> **Document excerpt**
------------------------------------------------

Lark Ellsworth The worst fucking president this country has ever seen

Wednesday, August 31, 2005

Katrina or Ann Coulter: Which is more damaging?

A note to the readers about disasters: I do not like to hear about them, I do like to discuss them; I do not like to see footage of them. To be honest, I don’t even like to know about them. Ignorance is bliss when it comes down to it.

With the severity of Hurricane Katrina, I cannot avoid the news and coverage of it. Politicizing the aftermath is the last thing any decent person wants to do. Wanting and needing however, are mutually exclusive in this case. I do not want to write most of what I am going to (with the exception of anything I write about Anne Coulter) but I feel that what has been said and not in the last few days deserves more than some lip service, if not a good ole fashion make out session with ASIA serenading.

Earlier today, Venezuelan President Hugo (You-Go!) Chavez offered support to our country through crude and heating oil as well as monetary funds and aid workers. That’s the same Hugo (You-Go!) Chavez whom Pat Robertson, not ten days ago, called for to be assassinated. I’ll get to that in a minute, but for now let us discuss the hurricane and its effects.

Katrina (why the fuck they name these things, I don’t know) is one of the worst things to happen to our country in decades. The hurricane itself was a mere category 4 when it hit land in Louisiana, but the flooding it brought with it was the thing of nightmares. Nightmares incidentally, that the people of New Orleans have had for years. As it’s been stated probably millions of times already, the city itself is below sea level and was kept as dry as it could be by a system of levees. These levees are the first politically polarizing issue in the Katrina’s wake. Some of those levees were not yet finished. They were not yet finished because of a lack of funding. That funding shortfall was created in President Bush’s budget when they decided that the funds should be moved to the war in Iraq. They knew full well that the levees were being shortchanged and that hurricane activity had increased in the past years, yet they still under funded the contractors who were charged with building them. Is that he knew that his budget had caused the massive flooding perhaps the reason President Bush lowered Air Force One on his trip back to Washington, D.C. (more on that in a moment) instead of inspecting the damage on the ground? Maybe it was a good thing seeing the damage from up high. That way he could see the big picture for the first time in his life.

------------------------------------------------

> **Supplied material**
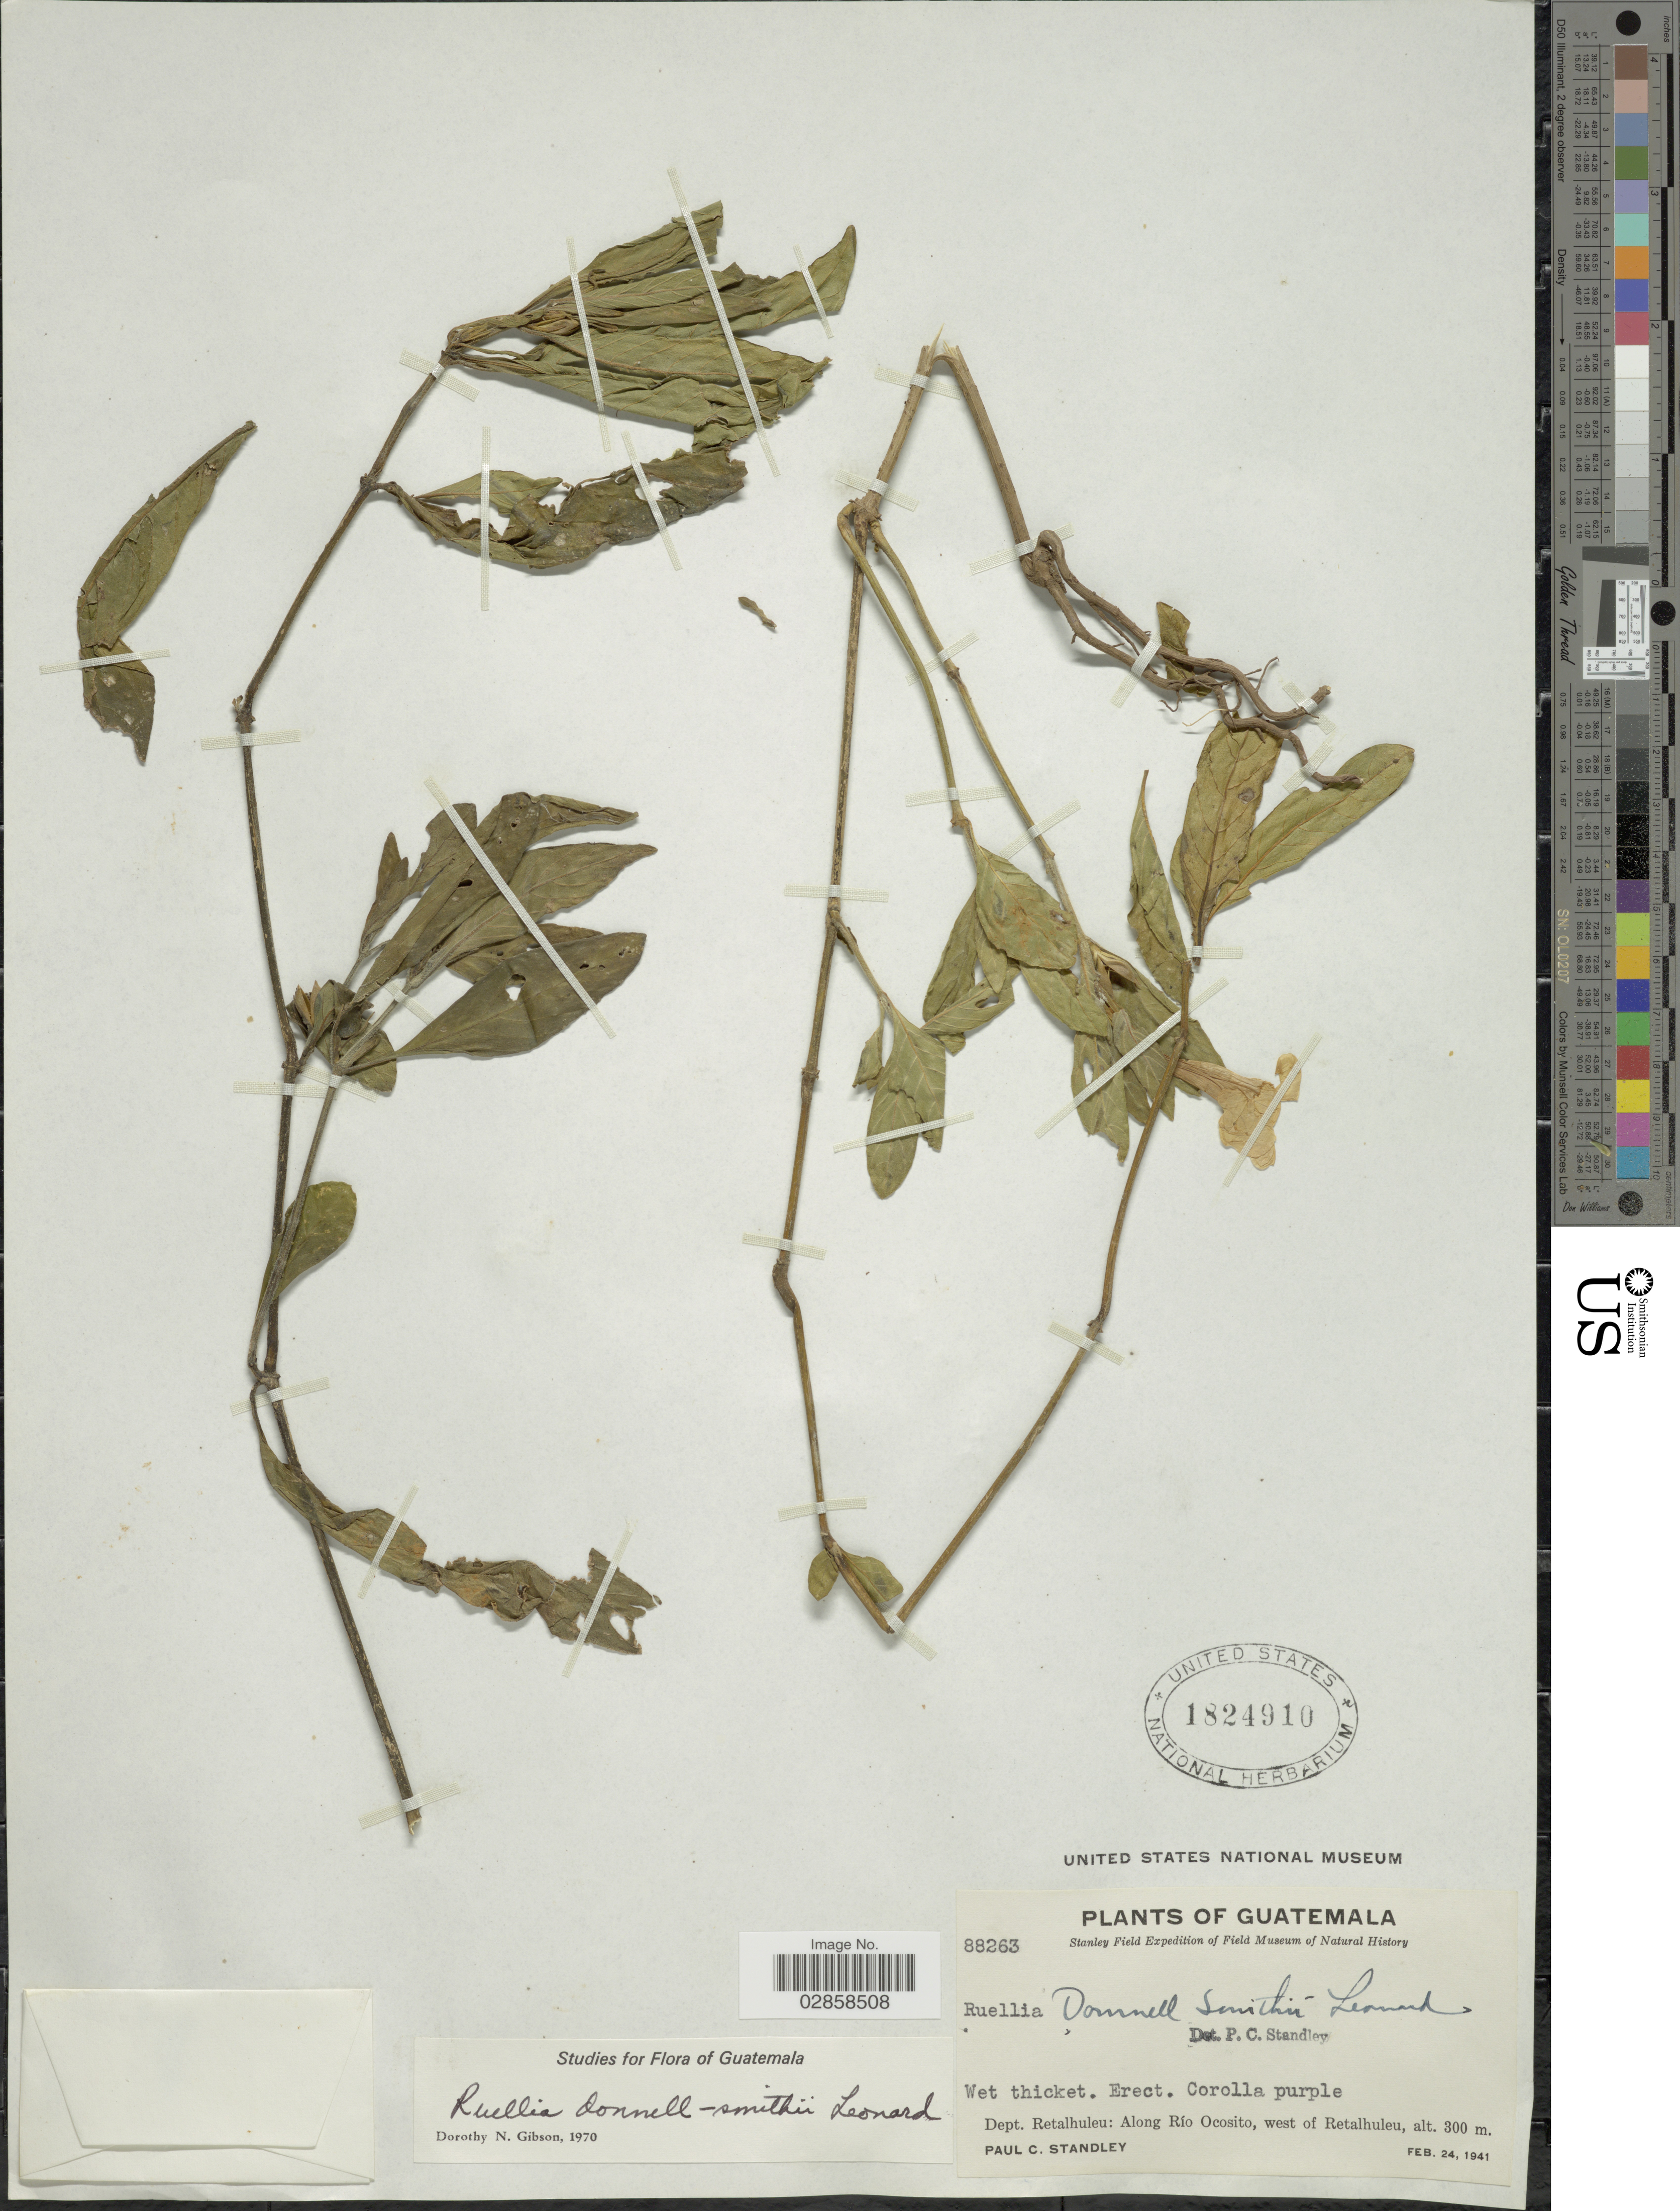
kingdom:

------------------------------------------------

> **Exercise prompt**
Can you pull out, word for word, the passage of the Hurricane Katrina blog post that opens with the words "Wednesday, August 31, 2005" and closes with "down to it."?

> **Completed task**
Wednesday, August 31, 2005

Katrina or Ann Coulter: Which is more damaging?

A note to the readers about disasters: I do not like to hear about them, I do like to discuss them; I do not like to see footage of them. To be honest, I don’t even like to know about them. Ignorance is bliss when it comes down to it.